Et pourtant, dans cette simple phrase « Demande et tu recevras » se niche une subtilité qu’il est intéressant d’approfondir. La vie peut tout nous offrir à la condition que nos désirs ne soient pas placés sous la tutelle de notre seul ego. Lorsque ce dernier nous dicte nos envies, il va tenter d’imposer sa loi et de passer en force. Il choisira même le prétexte de l’éthique pour nous conforter dans notre décision ; cependant, le bien et le mal n’ont rien à voir avec tout cela. Un désir, aussi noble soit-il, n’aura pas plus de chance qu’un autre de se réaliser dans l’absolu, si ce n’est que nous bénéficierons de l’aval et du soutien de nos pairs, rien de plus. La valeur morale n'entre pas en ligne de compte.
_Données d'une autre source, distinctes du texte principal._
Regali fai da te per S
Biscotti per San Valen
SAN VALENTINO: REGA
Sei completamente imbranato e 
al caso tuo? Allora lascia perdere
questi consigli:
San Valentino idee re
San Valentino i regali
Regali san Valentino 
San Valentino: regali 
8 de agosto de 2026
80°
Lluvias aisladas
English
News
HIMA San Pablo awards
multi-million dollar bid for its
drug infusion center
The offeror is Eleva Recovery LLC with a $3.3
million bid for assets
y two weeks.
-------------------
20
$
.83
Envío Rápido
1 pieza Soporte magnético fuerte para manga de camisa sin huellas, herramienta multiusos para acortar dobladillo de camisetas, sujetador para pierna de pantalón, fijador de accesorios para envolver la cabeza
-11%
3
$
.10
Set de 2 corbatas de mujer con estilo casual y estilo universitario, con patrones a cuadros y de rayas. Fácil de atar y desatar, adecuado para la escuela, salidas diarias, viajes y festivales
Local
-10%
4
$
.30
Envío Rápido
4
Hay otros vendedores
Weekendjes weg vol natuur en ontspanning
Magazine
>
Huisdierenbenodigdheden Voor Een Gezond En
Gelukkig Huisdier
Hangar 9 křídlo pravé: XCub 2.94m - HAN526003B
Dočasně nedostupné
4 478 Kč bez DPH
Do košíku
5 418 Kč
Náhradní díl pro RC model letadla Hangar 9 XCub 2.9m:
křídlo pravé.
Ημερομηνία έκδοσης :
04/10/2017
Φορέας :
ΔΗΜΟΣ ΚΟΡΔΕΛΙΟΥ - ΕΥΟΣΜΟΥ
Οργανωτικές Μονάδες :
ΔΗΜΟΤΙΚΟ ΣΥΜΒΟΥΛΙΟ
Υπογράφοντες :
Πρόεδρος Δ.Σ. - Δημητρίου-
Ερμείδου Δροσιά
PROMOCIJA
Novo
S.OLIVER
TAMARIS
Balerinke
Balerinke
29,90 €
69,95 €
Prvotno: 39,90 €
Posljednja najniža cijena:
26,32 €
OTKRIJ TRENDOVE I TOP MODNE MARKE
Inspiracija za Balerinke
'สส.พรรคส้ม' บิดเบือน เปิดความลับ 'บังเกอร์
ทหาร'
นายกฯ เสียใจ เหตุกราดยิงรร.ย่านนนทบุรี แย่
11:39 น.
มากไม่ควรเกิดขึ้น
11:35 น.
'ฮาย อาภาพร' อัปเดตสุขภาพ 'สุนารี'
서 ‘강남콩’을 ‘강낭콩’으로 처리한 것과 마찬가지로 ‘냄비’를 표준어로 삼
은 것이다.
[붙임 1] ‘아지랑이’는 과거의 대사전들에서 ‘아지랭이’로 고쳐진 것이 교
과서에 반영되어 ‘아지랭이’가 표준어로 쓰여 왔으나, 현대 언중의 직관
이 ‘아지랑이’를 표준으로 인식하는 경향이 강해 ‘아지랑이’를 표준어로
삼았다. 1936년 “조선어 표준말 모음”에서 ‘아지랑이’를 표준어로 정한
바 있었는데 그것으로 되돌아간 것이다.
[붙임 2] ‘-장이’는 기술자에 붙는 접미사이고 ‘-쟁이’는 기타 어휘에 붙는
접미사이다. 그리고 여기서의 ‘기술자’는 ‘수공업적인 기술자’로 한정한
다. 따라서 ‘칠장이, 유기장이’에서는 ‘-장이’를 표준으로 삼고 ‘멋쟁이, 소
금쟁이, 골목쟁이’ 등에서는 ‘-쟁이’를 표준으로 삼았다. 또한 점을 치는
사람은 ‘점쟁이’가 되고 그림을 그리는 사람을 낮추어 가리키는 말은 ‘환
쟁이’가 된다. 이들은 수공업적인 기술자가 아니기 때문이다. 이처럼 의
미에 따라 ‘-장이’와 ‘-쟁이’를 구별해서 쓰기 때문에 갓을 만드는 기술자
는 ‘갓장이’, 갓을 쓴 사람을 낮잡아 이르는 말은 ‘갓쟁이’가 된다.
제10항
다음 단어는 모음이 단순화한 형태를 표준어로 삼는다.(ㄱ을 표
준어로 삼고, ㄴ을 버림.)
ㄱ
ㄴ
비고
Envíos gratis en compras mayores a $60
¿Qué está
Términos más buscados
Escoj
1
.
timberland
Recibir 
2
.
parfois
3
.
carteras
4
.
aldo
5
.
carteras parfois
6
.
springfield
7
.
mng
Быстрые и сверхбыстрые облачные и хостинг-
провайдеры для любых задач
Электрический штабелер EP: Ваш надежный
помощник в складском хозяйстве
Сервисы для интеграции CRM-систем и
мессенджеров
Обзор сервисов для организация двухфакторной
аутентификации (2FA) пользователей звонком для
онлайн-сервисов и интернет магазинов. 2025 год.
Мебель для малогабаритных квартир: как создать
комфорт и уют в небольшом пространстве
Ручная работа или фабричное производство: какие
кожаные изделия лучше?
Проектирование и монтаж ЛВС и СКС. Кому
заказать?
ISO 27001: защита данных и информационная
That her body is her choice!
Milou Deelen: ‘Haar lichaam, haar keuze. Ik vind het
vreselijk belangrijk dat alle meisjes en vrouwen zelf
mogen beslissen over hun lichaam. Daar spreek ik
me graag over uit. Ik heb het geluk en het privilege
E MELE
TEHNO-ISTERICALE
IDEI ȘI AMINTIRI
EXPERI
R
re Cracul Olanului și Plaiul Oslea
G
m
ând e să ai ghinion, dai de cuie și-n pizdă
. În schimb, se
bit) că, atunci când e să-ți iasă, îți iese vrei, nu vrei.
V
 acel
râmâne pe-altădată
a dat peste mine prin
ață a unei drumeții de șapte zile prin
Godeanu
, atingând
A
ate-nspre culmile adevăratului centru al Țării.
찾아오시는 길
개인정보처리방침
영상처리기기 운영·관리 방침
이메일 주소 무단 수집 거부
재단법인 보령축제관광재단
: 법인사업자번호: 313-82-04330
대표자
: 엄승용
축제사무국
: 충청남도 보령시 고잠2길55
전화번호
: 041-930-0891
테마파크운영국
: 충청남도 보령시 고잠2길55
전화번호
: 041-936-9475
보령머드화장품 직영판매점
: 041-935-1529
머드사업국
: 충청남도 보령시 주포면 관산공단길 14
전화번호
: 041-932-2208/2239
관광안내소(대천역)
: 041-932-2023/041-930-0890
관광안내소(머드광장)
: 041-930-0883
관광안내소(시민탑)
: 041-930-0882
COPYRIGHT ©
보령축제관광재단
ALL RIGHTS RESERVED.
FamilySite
Pour être parfaitement en adéquation avec le principe du « Demande et tu recevras », il serait d'abord souhaitable d’apprendre à recevoir, c’est presque une lapalissade. Un désir, pour être réalisé, doit être aimé. Toute la vie doit tendre vers l’amour. Aimer, c’est apprécier ce que l’on a et ce que l’on n'a pas. Aimer, c’est avant tout être comblé, c’est la « plein-itude ». Se nourrir de ce qui est présent comme de ce qui est absent. Le sentiment de manque, la supplication et l’imploration n’aident pas les vœux à s’exaucer. Rien ne peut germer d’une âme dans le besoin, car il se cachera toujours derrière, plus ou moins bien camouflés, une frustration, un sentiment de revanche et un ressentiment.

Le vide ne peut attirer le plein. Cette notion de "plein-itude, on la trouve dans le sentiment. Il n’y a qu’un état d'esprit serein, plein d’optimisme naturel et débordant de joie qui peut réaliser un désir, accueillir une nouvelle réalité et la créer dans le monde manifesté. Vivons donc nos désirs dans la félicité, imaginons-les réalisés et laissons-nous envahir par l'émotion que nous ressentons. C’est ainsi, dans la joie retrouvée, que l’on verra ses vœux exaucés.

Il y a toujours quelque chose d’absent qui me tourmente.